Para compensar, toda vez que uma criança brinca e rodopia imitando o planeta, tudo em torno dela se alegra. Quando alguém suspira ou quando um coração se dilata e bate mais forte, pode ter certeza de que é outro de seus volteios. Acontece o mesmo quando alguém nos deixa chorando sozinhos.
O mundo não dá voltas nem para o bem nem para o mal. São simples provas de que ainda estamos vivos. Falta de movimento é sintoma de ausência de vida.
Também é certo que, o lado para o qual rolam as pedras que se põem no caminho, nem sempre é exatamente aquele para onde gostaríamos. Mas, o simples fato de que somos algo mais do que firmes como rochas é um sinal absoluto de que, apesar de tudo e de alguns, continuamos por aqui e seguimos na roda.

Tuesday, August 05, 2008

Todo dia é dia.

Anoiteceu chorando e parecia não mais querer parar. Insone, a metrópole tinha saudade de seus poetas, de seus atletas. Daquela gente boa que se exercitava e também daqueles que passeavam de mãos dadas, que namoravam em suas praças e parques.
Sentia falta de tudo aquilo que, de forma silenciosa e em sua beleza discreta, era puro.
De uma hora para outra, a cidade viu pairar sobre si mesma o peso da extinção.

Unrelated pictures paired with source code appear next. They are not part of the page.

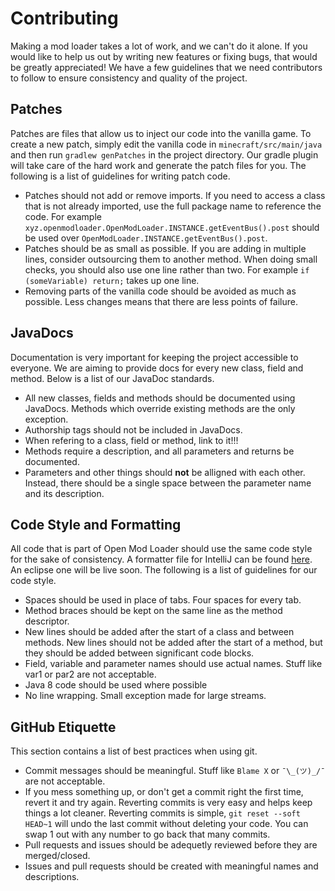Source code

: # Contributing
Making a mod loader takes a lot of work, and we can't do it alone. If you would like to help us out by writing new features or fixing bugs, that would be greatly appreciated! We have a few guidelines that we need contributors to follow to ensure consistency and quality of the project.

## Patches
Patches are files that allow us to inject our code into the vanilla game. To create a new patch, simply edit the vanilla code in `minecraft/src/main/java` and then run `gradlew genPatches` in the project directory. Our gradle plugin will take care of the hard work and generate the patch files for you. The following is a list of guidelines for writing patch code. 
- Patches should not add or remove imports. If you need to access a class that is not already imported, use the full package name to reference the code. For example `xyz.openmodloader.OpenModLoader.INSTANCE.getEventBus().post` should be used over `OpenModLoader.INSTANCE.getEventBus().post`.
- Patches should be as small as possible. If you are adding in multiple lines, consider outsourcing them to another method. When doing small checks, you should also use one line rather than two. For example `if (someVariable) return;` takes up one line.
- Removing parts of the vanilla code should be avoided as much as possible. Less changes means that there are less points of failure. 

## JavaDocs
Documentation is very important for keeping the project accessible to everyone. We are aiming to provide docs for every new class, field and method. Below is a list of our JavaDoc standards.
- All new classes, fields and methods should be documented using JavaDocs. Methods which override existing methods are the only exception.
- Authorship tags should not be included in JavaDocs.
- When refering to a class, field or method, link to it!!!
- Methods require a description, and all parameters and returns be documented.
- Parameters and other things should **not** be alligned with each other. Instead, there should be a single space between the parameter name and its description. 

## Code Style and Formatting
All code that is part of Open Mod Loader should use the same code style for the sake of consistency. A formatter file for IntelliJ can be found [here](https://github.com/OpenModLoader/OpenModLoader/blob/master/OML-IDEA-code-formatter.xml). An eclipse one will be live soon. The following is a list of guidelines for our code style.
- Spaces should be used in place of tabs. Four spaces for every tab.
- Method braces should be kept on the same line as the method descriptor. 
- New lines should be added after the start of a class and between methods. New lines should not be added after the start of a method, but they should be added between significant code blocks. 
- Field, variable and parameter names should use actual names. Stuff like var1 or par2 are not acceptable. 
- Java 8 code should be used where possible
- No line wrapping. Small exception made for large streams.

## GitHub Etiquette
This section contains a list of best practices when using git.
- Commit messages should be meaningful. Stuff like `Blame X` or `¯\_(ツ)_/¯` are not acceptable.
- If you mess something up, or don't get a commit right the first time, revert it and try again. Reverting commits is very easy and helps keep things a lot cleaner. Reverting commits is simple, `git reset --soft HEAD~1` will undo the last commit without deleting your code. You can swap 1 out with any number to go back that many commits. 
- Pull requests and issues should be adequetly reviewed before they are merged/closed. 
- Issues and pull requests should be created with meaningful names and descriptions.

O crescimento abandonado lhe foi doloroso e devastador. Em cada uma de suas ruínas, rastros de outras vidas que foram transformadas em cicatrizes.
Noite clara de palavras surdas, esmaltada pelo sangue que pulsa nas esquinas, nas vias públicas, nos lobbies esculpidos em mármore, em veias pelas quais mandamentos e pecados corrrem lado a lado, vida e morte se confundem.

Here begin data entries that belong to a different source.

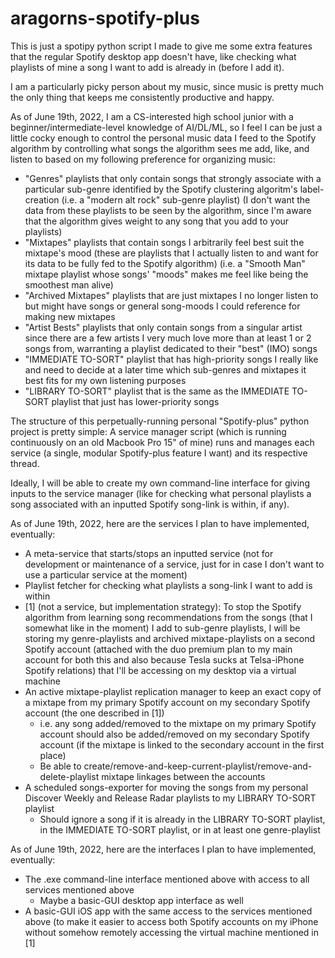 # aragorns-spotify-plus

This is just a spotipy python script I made to give me some extra features that the regular Spotify desktop app doesn't have, like checking what playlists of mine a song I want to add is already in (before I add it).

I am a particularly picky person about my music, since music is pretty much the only thing that keeps me consistently productive and happy.

As of June 19th, 2022, I am a CS-interested high school junior with a beginner/intermediate-level knowledge of AI/DL/ML, so I feel I can be just a little cocky enough to control the personal music data I feed to the Spotify algorithm by controlling what songs the algorithm sees me add, like, and listen to based on my following preference for organizing music:
* "Genres" playlists that only contain songs that strongly associate with a particular sub-genre identified by the Spotify clustering algoritm's label-creation (i.e. a "modern alt rock" sub-genre playlist) (I don't want the data from these playlists to be seen by the algorithm, since I'm aware that the algorithm gives weight to any song that you add to your playlists)
* "Mixtapes" playlists that contain songs I arbitrarily feel best suit the mixtape's mood (these are playlists that I actually listen to and want for its data to be fully fed to the Spotify algorithm) (i.e. a "Smooth Man" mixtape playlist whose songs' "moods" makes me feel like being the smoothest man alive)
* "Archived Mixtapes" playlists that are just mixtapes I no longer listen to but might have songs or general song-moods I could reference for making new mixtapes
* "Artist Bests" playlists that only contain songs from a singular artist since there are a few artists I very much love more than at least 1 or 2 songs from, warranting a playlist dedicated to their "best" (IMO) songs
* "IMMEDIATE TO-SORT" playlist that has high-priority songs I really like and need to decide at a later time which sub-genres and mixtapes it best fits for my own listening purposes
* "LIBRARY TO-SORT" playlist that is the same as the IMMEDIATE TO-SORT playlist that just has lower-priority songs

The structure of this perpetually-running personal "Spotify-plus" python project is pretty simple: A service manager script (which is running continuously on an old Macbook Pro 15" of mine) runs and manages each service (a single, modular Spotify-plus feature I want) and its respective thread.

Ideally, I will be able to create my own command-line interface for giving inputs to the service manager (like for checking what personal playlists a song associated with an inputted Spotify song-link is within, if any).

As of June 19th, 2022, here are the services I plan to have implemented, eventually:
* A meta-service that starts/stops an inputted service (not for development or maintenance of a service, just for in case I don't want to use a particular service at the moment)
* Playlist fetcher for checking what playlists a song-link I want to add is within
* \[1\] (not a service, but implementation strategy): To stop the Spotify algorithm from learning song recommendations from the songs (that I somewhat like in the moment) I add to sub-genre playlists, I will be storing my genre-playlists and archived mixtape-playlists on a second Spotify account (attached with the duo premium plan to my main account for both this and also because Tesla sucks at Telsa-iPhone Spotify relations) that I'll be accessing on my desktop via a virtual machine
* An active mixtape-playlist replication manager to keep an exact copy of a mixtape from my primary Spotify account on my secondary Spotify account (the one described in \[1\])
    * i.e. any song added/removed to the mixtape on my primary Spotify account should also be added/removed on my secondary Spotify account (if the mixtape is linked to the secondary account in the first place)
    * Be able to create/remove-and-keep-current-playlist/remove-and-delete-playlist mixtape linkages between the accounts
* A scheduled songs-exporter for moving the songs from my personal Discover Weekly and Release Radar playlists to my LIBRARY TO-SORT playlist
    * Should ignore a song if it is already in the LIBRARY TO-SORT playlist, in the IMMEDIATE TO-SORT playlist, or in at least one genre-playlist

As of June 19th, 2022, here are the interfaces I plan to have implemented, eventually:
* The .exe command-line interface mentioned above with access to all services mentioned above
    * Maybe a basic-GUI desktop app interface as well
* A basic-GUI iOS app with the same access to the services mentioned above (to make it easier to access both Spotify accounts on my iPhone without somehow remotely accessing the virtual machine mentioned in \[1\]
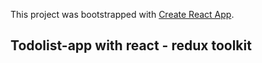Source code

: This project was bootstrapped with [Create React App](https://github.com/facebook/create-react-app).

## Todolist-app with react - redux toolkit
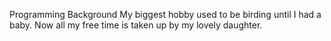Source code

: Programming Background
My biggest hobby used to be birding until I had a baby.  Now all my free time is taken up by my lovely daughter.
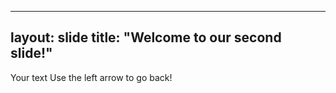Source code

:    ---
   layout: slide
   title: "Welcome to our second slide!"
   ---
   Your text
   Use the left arrow to go back!

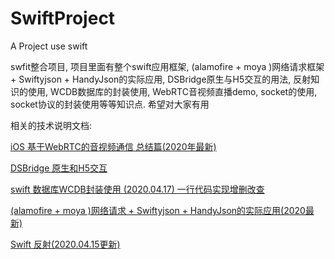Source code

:# SwiftProject
A Project use swift


swfit整合项目, 项目里面有整个swift应用框架, (alamofire + moya )网络请求框架 + Swiftyjson + HandyJson的实际应用, DSBridge原生与H5交互的用法, 反射知识的使用, WCDB数据库的封装使用, WebRTC音视频直播demo, socket的使用, socket协议的封装使用等等知识点. 希望对大家有用

相关的技术说明文档:

[iOS 基于WebRTC的音视频通信 总结篇(2020年最新)](https://www.jianshu.com/p/b8363efb483b)

[DSBridge 原生和H5交互](https://www.jianshu.com/p/7d2589d0ed39)

[swift 数据库WCDB封装使用 (2020.04.17) 一行代码实现增删改查](https://www.jianshu.com/p/c419c0a8edeb)

[(alamofire + moya )网络请求 + Swiftyjson + HandyJson的实际应用(2020最新)](https://www.jianshu.com/p/3442a3b7cf53)

[Swift 反射(2020.04.15更新)](https://www.jianshu.com/p/27783a38f6b7)







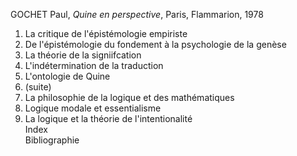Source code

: GOCHET Paul, _Quine en perspective_, Paris, Flammarion, 1978


1. La critique de l'épistémologie empiriste  
2. De l'épistémologie du fondement à la psychologie de la genèse  
3. La théorie de la signiifcation  
4. L'indétermination de la traduction  
5. L'ontologie de Quine  
6. (suite)  
7. La philosophie de la logique et des mathématiques  
8. Logique modale et essentialisme  
9. La logique et la théorie de l'intentionalité  
Index  
Bibliographie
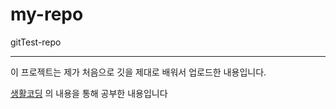 # my-repo
gitTest-repo

***

이 프로젝트는 제가 처음으로 깃을 제대로 배워서 업로드한 내용입니다.

[생활코딩](https://www.opentutorials.org/course/3841) 의 내용을 통해 공부한 내용입니다
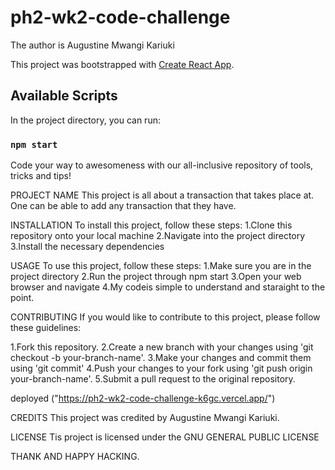 # ph2-wk2-code-challenge

The author is Augustine Mwangi Kariuki

This project was bootstrapped with [Create React App](https://github.com/facebook/create-react-app).

## Available Scripts

In the project directory, you can run:

### `npm start`


Code your way to awesomeness with our all-inclusive repository of tools, tricks and tips!

PROJECT NAME This project is all about a transaction that takes place at. One can be able to add any transaction that they have. 

INSTALLATION To install this project, follow these steps: 1.Clone this repository onto your local machine 2.Navigate into the project directory 3.Install the necessary dependencies

USAGE To use this project, follow these steps: 1.Make sure you are in the project directory 2.Run the project through npm start 3.Open your web browser and navigate 4.My codeis simple to understand and staraight to the point.

CONTRIBUTING If you would like to contribute to this project, please follow these guidelines:

1.Fork this repository. 2.Create a new branch with your changes using 'git checkout -b your-branch-name'. 3.Make your changes and commit them using 'git commit' 4.Push your changes to your fork using 'git push origin your-branch-name'. 5.Submit a pull request to the original repository.

deployed ("https://ph2-wk2-code-challenge-k6gc.vercel.app/")

CREDITS This project was credited by Augustine Mwangi Kariuki.

LICENSE Tis project is licensed under the GNU GENERAL PUBLIC LICENSE

THANK AND HAPPY HACKING.
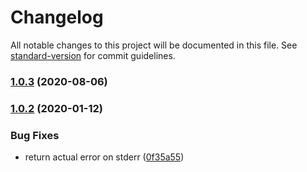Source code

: # Changelog

All notable changes to this project will be documented in this file. See [standard-version](https://github.com/conventional-changelog/standard-version) for commit guidelines.

### [1.0.3](https://github.com/sh0ji/git-tags-remote/compare/v1.0.2...v1.0.3) (2020-08-06)

### [1.0.2](https://github.com/sh0ji/git-tags-remote/compare/v1.0.0...v1.0.2) (2020-01-12)


### Bug Fixes

* return actual error on stderr ([0f35a55](https://github.com/sh0ji/git-tags-remote/commit/0f35a559ed85fc9a935441855d703ef312beea67))
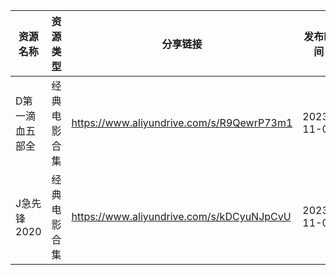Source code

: | 资源名称     | 资源类型   | 分享链接                                      | 发布时间       |
| -------- | ------ | ----------------------------------------- | ---------- |
| D第一滴血五部全 | 经典电影合集 | https://www.aliyundrive.com/s/R9QewrP73m1 | 2023-11-07 |
| J急先锋2020 | 经典电影合集 | https://www.aliyundrive.com/s/kDCyuNJpCvU | 2023-11-07 |
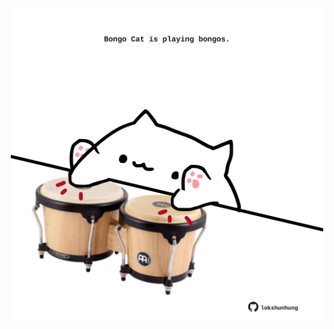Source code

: <!-- built at 04/09/2022, 04:27:09 UTC -->
<p align="center">
  <img width="500" height="500" src="./ReadmeImage.svg">
</p>
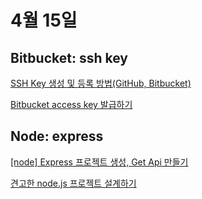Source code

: # 4월 15일


## Bitbucket: ssh key

[SSH Key 생성 및 등록 방법(GitHub, Bitbucket)](https://minemanemo.tistory.com/70)

[Bitbucket access key 발급하기](https://novemberde.github.io/2017/04/18/Bitbucket_access_key_0.html)

## Node: express

[[node] Express 프로젝트 생성, Get Api 만들기](https://firework-ham.tistory.com/21)

[견고한 node.js 프로젝트 설계하기](https://velog.io/@hopsprings2/%EA%B2%AC%EA%B3%A0%ED%95%9C-node.js-%ED%94%84%EB%A1%9C%EC%A0%9D%ED%8A%B8-%EC%95%84%ED%82%A4%ED%85%8D%EC%B3%90-%EC%84%A4%EA%B3%84%ED%95%98%EA%B8%B0)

Terrificantes horas que passam trôpegas. A lua cheia é o holofote que anuncia e denuncia o triste espetáculo.
Um estampido detona a névoa de pólvora e estala o silêncio. Emoldurado em vermelho, o homem estendido no chão é o retrato que estampa a primeira página do jornal que Seu Claudecyr - com ípsilon - pede para a menina que distribui o diário no farol.

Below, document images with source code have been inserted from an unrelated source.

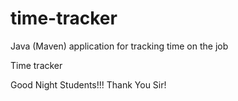 # time-tracker
Java (Maven) application for tracking time on the job

Time tracker

Good Night Students!!!
Thank You Sir!
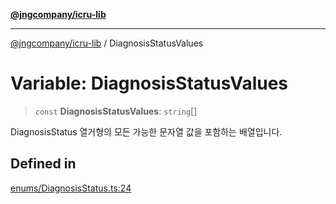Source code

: [**@jngcompany/icru-lib**](../README.md)

***

[@jngcompany/icru-lib](../globals.md) / DiagnosisStatusValues

# Variable: DiagnosisStatusValues

> `const` **DiagnosisStatusValues**: `string`[]

DiagnosisStatus 열거형의 모든 가능한 문자열 값을 포함하는 배열입니다.

## Defined in

[enums/DiagnosisStatus.ts:24](https://github.com/jngcompany/icru-lib/blob/463893065235bd00666c18bdf483558e3b5f75c6/src/enums/DiagnosisStatus.ts#L24)
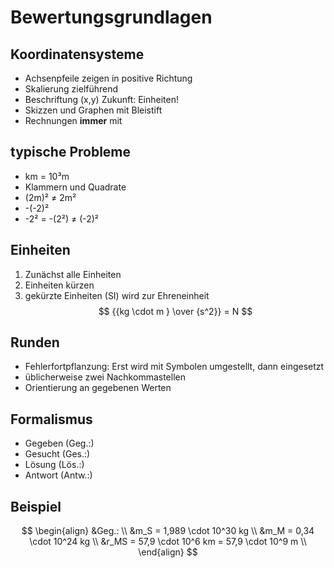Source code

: # Bewertungsgrundlagen

## Koordinatensysteme

* Achsenpfeile zeigen in positive Richtung
* Skalierung zielführend
* Beschriftung (x,y) Zukunft: Einheiten!
* Skizzen und Graphen mit Bleistift
* Rechnungen **immer** mit 

## typische Probleme

* km = 10³m
* Klammern und Quadrate
 * (2m)² ≠ 2m²
 * -(-2)²
 * -2² = -(2²) ≠ (-2)²

## Einheiten

1. Zunächst alle Einheiten
1. Einheiten kürzen
1. gekürzte Einheiten (SI) wird zur Ehreneinheit
$$
{{kg \cdot m } \over {s^2}} = N
$$

## Runden

* Fehlerfortpflanzung: Erst wird mit Symbolen umgestellt, dann eingesetzt
* üblicherweise zwei Nachkommastellen
* Orientierung an gegebenen Werten

## Formalismus

* Gegeben (Geg.:)
* Gesucht (Ges.:)
* Lösung (Lös.:)
* Antwort (Antw.:)

## Beispiel

$$
\begin{align}
&Geg.: \\
&m_S = 1,989 \cdot 10^30 kg \\
&m_M = 0,34 \cdot 10^24 kg \\
&r_MS = 57,9 \cdot 10^6 km = 57,9 \cdot 10^9 m \\
\end{align}
$$

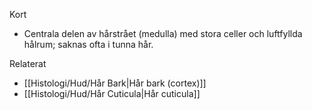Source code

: Kort
- Centrala delen av hårstrået (medulla) med stora celler och luftfyllda hålrum; saknas ofta i tunna hår.

Relaterat
- [[Histologi/Hud/Hår Bark|Hår bark (cortex)]]
- [[Histologi/Hud/Hår Cuticula|Hår cuticula]]

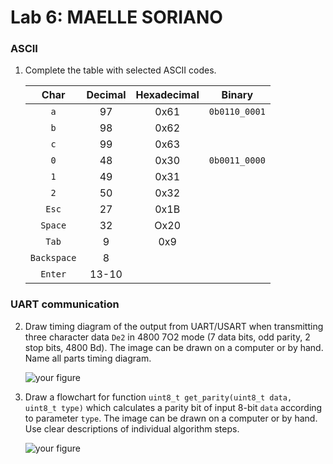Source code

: # Lab 6: MAELLE SORIANO

### ASCII

1. Complete the table with selected ASCII codes.

   | **Char** | **Decimal** | **Hexadecimal** | **Binary** |
   | :-: | :-: | :-: | :-: |
   | `a` | 97 | 0x61 | `0b0110_0001` |
   | `b` | 98 | 0x62 |  |
   | `c` | 99 | 0x63 |  |
   | `0` | 48 | 0x30 | `0b0011_0000` |
   | `1` | 49 | 0x31 |  |
   | `2` | 50 | 0x32 |  |
   | `Esc` | 27 | 0x1B |  |
   | `Space` | 32 | Ox20 |  |
   | `Tab` | 9 | 0x9 |  |
   | `Backspace` | 8 |  |  |
   | `Enter` | 13-10 |  |  |

### UART communication

2. Draw timing diagram of the output from UART/USART when transmitting three character data `De2` in 4800 7O2 mode (7 data bits, odd parity, 2 stop bits, 4800&nbsp;Bd). The image can be drawn on a computer or by hand. Name all parts timing diagram.

   ![your figure]()

3. Draw a flowchart for function `uint8_t get_parity(uint8_t data, uint8_t type)` which calculates a parity bit of input 8-bit `data` according to parameter `type`. The image can be drawn on a computer or by hand. Use clear descriptions of individual algorithm steps.

   ![your figure]()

Bem cedinho, como faz todos os dias, ele senta-se, lê apressadamente enquanto engole o pão com manteiga e o café. Paga com as moedas e os trocados que carrega no bolso esquerdo da calça. Apressa o passo até a estação. Chega em cima da hora para bater o ponto.
Motorista de ônibus há mais tempo do que gosta de lembrar, assim que sai da garagem, Seu Claudecyr - com ípsilon - logo percebe que algo mudou, que a pequena rua, pela qual conduz o carro do estacionamento ao terminal, jamais será a mesma.